Page text
^^^^^^^^^^^^^^^^

The production of iron has immensely extended. One cause of this has been the introduction, by James Beaumont Neilson, in 1828, of the hot blast, which has rendered available a class of minerals and substances formerly useless. It has, in fact (as Mr. Fairbairn has remarked), effected an entire revolution in the iron industry of Great Britain.
The iron-producing districts mentioned in a former part of this chapter, namely, the midland counties, Wales, and Scotland, have enormously developed, the latter being greatly extended by the discovery, in 180], by David Mushet, of the Black Band' ironstone.
In addition to these, other districts have been made available for iron production, the most important being the great iron fields of Cleveland, in the north-east of England. The ironworks established within the last few years in the valleys of the rivers Tees and Wear have an extent and magnitude quite surprising, considering the suddenness with which the industry has sprung up in the neighbourhood.
Another large seat of iron manufacture, also very recent, is on the opposite or north-western coast, at Barrow-in-Furness, in Lancashire, where large works have sprung up for the utilisation of a particular kind of ore, the red hematite, found plentifully there.
In the neighbourhood of Leeds, at Low Moor and elsewhere, large works have also been built, chiefly with the object of making iron of particularly fine quality; and in many other parts of the country where ore has been found, works for its conversion have come into existence.
The most recent novelty has been the introduction of certain new processes for the production of the higher classes of the material in a way more direct than formerly. The best known of these is what is called the Bessemer process, by which a metal having the qualities of malleable iron is produced by fusion. The metal has been found to possess certain advantages which have acquired for it a large consumption, and the effect has been to stimulate its manufacture on a corresponding scale.
As an illustration of the increase of iron production, the following figures may be given, partly taken from Sir William Fairbairn's book :—
THE QUANTITY OF IRON ANNUALLY PRODUCED IN GREAT BRITAIN-.
1740 was 17,350 Tons.
1788 was 68,300
1796 was 108,793
1820 was 400,000
1827 was 690,500
1857 was 3,659,447
1865 was 4,708,000
1870 was 5,963,500
1872 was 6,742,000
Since this last date it has declined, and is now probably about 6,000,000 tons.
We have now to speak of the various processes and appliances necessary for working up this material, and for bringing it into the shape and condition required to form machinery and iron structures. The improvements made in this respect during the last century have been most extensive and important.

^^^^^^^^^^^^^^^^

Given data

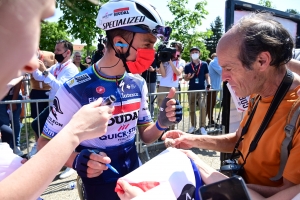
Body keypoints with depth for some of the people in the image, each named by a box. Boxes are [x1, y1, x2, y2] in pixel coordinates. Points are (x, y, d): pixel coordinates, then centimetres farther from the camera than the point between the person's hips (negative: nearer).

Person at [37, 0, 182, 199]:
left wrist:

^^^^^^^^^^^^^^^^

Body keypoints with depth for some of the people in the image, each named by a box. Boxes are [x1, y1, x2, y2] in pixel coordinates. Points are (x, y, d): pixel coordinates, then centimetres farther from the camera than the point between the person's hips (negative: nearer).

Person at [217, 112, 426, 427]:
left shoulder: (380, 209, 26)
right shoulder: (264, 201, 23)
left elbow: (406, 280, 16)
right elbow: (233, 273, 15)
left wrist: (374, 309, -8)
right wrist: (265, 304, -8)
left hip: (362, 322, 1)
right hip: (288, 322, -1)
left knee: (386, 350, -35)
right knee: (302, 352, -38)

^^^^^^^^^^^^^^^^

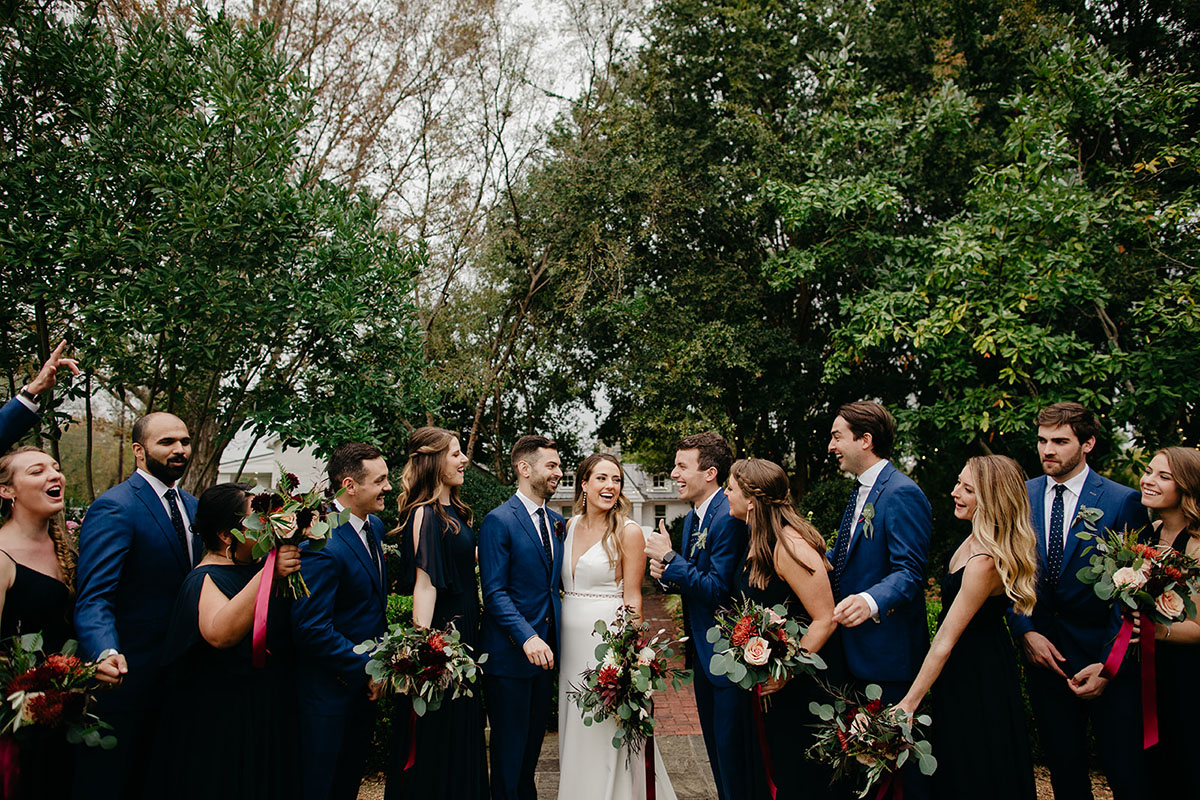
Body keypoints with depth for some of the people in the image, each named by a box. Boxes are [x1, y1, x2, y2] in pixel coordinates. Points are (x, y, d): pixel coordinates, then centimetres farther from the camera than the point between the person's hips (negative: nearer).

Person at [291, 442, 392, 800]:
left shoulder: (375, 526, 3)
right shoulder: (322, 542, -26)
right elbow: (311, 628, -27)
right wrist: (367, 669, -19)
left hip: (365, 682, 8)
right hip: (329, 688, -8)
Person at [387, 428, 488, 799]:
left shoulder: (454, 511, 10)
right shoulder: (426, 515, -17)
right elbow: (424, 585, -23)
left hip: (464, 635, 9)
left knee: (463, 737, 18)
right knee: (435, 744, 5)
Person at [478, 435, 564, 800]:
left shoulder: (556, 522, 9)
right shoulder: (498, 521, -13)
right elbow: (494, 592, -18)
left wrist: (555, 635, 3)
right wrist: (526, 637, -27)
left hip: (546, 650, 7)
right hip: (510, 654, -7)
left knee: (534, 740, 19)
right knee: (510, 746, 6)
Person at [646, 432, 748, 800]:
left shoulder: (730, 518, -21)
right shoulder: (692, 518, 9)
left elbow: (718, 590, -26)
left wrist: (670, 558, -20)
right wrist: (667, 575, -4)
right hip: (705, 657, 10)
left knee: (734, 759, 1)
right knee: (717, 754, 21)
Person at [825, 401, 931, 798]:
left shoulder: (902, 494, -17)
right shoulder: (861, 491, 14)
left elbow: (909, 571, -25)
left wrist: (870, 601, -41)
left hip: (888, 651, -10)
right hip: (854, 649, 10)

^^^^^^^^^^^^^^^^

Task list
A. Answer these from the passage on British iron production above:
(i) Who introduced the hot blast, and in what year?
(ii) What kind of ore do the works at Barrow-in-Furness use?
(iii) How many tons of iron did Great Britain produce in 1857?
B. Resume the passage on British iron production, picking up after its final sentence.

Answers to each task
A.
(i) James Beaumont Neilson, in 1828.
(ii) Red hematite.
(iii) 3,659,447 tons.

B.
When Watt began to carry his improvements into practice he was terribly hampered and delayed by the difficulty he found in getting his work made with the necessary accuracy. 'The machine projected,' says Mr. Smiles, was so much in advance of the mechanical capability of the age, that it was with the greatest difficulty it could be executed. When labouring at his invention at Glasgow, he was baffled and thrown into despair by the clumsiness and incompetency of his workmen. Even after he had removed to Birmingham, and he had the assistance of Boulton's best workmen, Smeaton (no bad judge of the state of mechanics in his time) expressed the opinion when he saw the engine at work, that notwithstanding the excellence of the invention, it could never be brought into use because of the difficulty of getting its various parts manufactured with sufficient precision. Nearly everything had to be done by hand. The tools used were of a very imperfect kind. A few ill-constructed lathes, with some drills and boring machines of a rude sort, constituted the principal furniture of the workshop.'
Watt endeavoured to remedy the defect by keeping certain sets of workmen to special classes of work, and allowing them to do nothing else. Fathers were induced to bring up their sons at the same bench with themselves, and initiate them in the dexterity which they had acquired by experience; and at Soho it was not unusual for the same precise line of work to be followed by members of the same family for three generations.
In this way as great a degree of accuracy was arrived at as was practicable under the circumstances; but, notwithstanding all this care, accurate fitting could not be secured so long as the manufacture was conducted mainly by hand, and hence arose gradual improvements in tools, chiefly with the view of making them act automatically. By this means not only was their capability greatly increased, but far greater precision was attained than could ever have been ensured by manual labour. The facilities thus afforded led to a constant progressive improvement in the character of the work done, at the same time constantly diminishing the dependence on mere manual skill.
The manufacturing processes by which works in iron are constructed may be classed under four great heads— founding, forging, riveting, and shaping; the latter including operations of many kinds.
Founding, or the manufacture of articles in cast-iron, is still pretty much as it was left by Abraham Darby. An impression of the object is moulded in sand, and this is filled with molten iron. All since done has been confined to details for improved accuracy and facility in moulding, and the formation of larger and sounder castings by peculiar modes of preparing the mould.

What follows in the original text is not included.